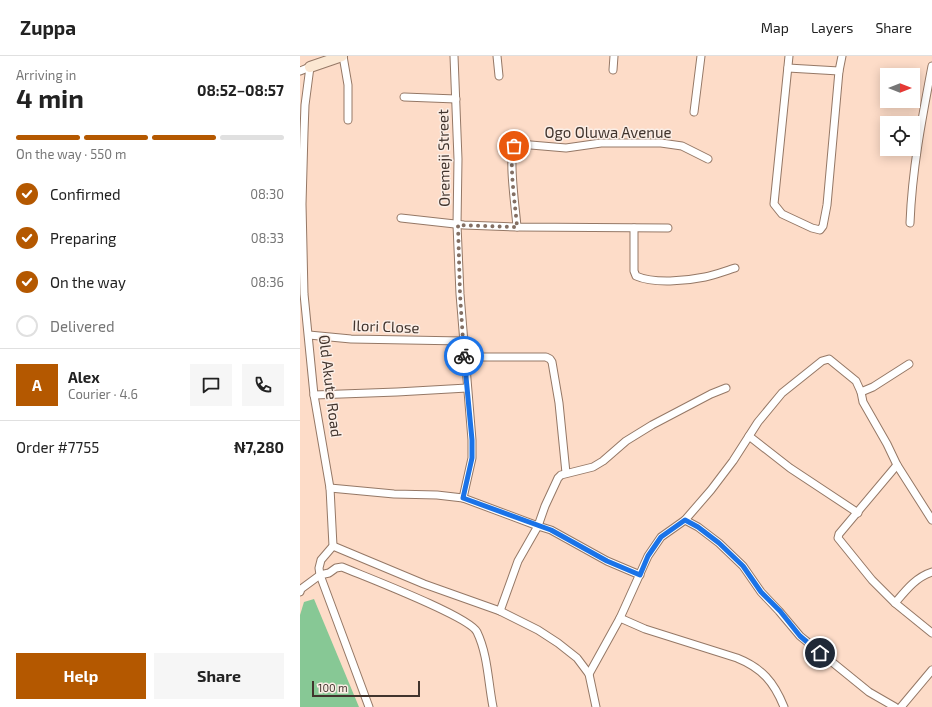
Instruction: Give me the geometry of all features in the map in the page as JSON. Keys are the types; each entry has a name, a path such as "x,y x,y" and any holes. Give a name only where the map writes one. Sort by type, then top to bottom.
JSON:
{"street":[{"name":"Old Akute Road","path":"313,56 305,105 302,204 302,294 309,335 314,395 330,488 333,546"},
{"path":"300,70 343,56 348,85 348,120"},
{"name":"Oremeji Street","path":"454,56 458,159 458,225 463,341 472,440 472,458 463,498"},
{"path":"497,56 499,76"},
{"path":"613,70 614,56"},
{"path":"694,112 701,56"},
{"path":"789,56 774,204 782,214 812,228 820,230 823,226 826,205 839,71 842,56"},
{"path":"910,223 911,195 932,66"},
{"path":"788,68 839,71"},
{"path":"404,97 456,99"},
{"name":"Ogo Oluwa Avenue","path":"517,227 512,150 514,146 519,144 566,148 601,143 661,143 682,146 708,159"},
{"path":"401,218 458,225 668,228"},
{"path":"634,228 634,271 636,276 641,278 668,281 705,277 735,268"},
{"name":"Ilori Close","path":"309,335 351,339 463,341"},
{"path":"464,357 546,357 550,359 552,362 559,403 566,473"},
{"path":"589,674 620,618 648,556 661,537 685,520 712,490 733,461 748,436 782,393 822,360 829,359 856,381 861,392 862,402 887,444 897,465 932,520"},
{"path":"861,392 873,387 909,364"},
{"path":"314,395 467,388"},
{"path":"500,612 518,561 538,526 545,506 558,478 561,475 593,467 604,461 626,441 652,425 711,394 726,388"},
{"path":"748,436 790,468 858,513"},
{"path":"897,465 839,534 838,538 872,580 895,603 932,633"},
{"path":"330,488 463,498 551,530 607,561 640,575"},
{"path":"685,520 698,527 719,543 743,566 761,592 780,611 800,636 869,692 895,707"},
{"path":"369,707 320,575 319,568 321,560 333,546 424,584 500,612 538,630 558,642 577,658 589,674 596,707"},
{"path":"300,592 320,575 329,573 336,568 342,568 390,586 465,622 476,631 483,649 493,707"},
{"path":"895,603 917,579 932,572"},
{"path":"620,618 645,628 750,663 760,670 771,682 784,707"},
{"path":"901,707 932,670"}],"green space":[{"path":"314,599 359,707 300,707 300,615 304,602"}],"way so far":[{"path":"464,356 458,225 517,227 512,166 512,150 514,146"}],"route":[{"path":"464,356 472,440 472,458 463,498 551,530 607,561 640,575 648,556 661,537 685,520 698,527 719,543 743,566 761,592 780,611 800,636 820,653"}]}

·····

The lines you need are those containing "JSON"; find them in the records and copy them.

• _Answer for the task_
Instruction: Give me the geometry of all features in the map in the page as JSON. Keys are the types; each entry has a name, a path such as "x,y x,y" and any holes. Give a name only where the map writes one. Sort by type, then top to bottom.
JSON:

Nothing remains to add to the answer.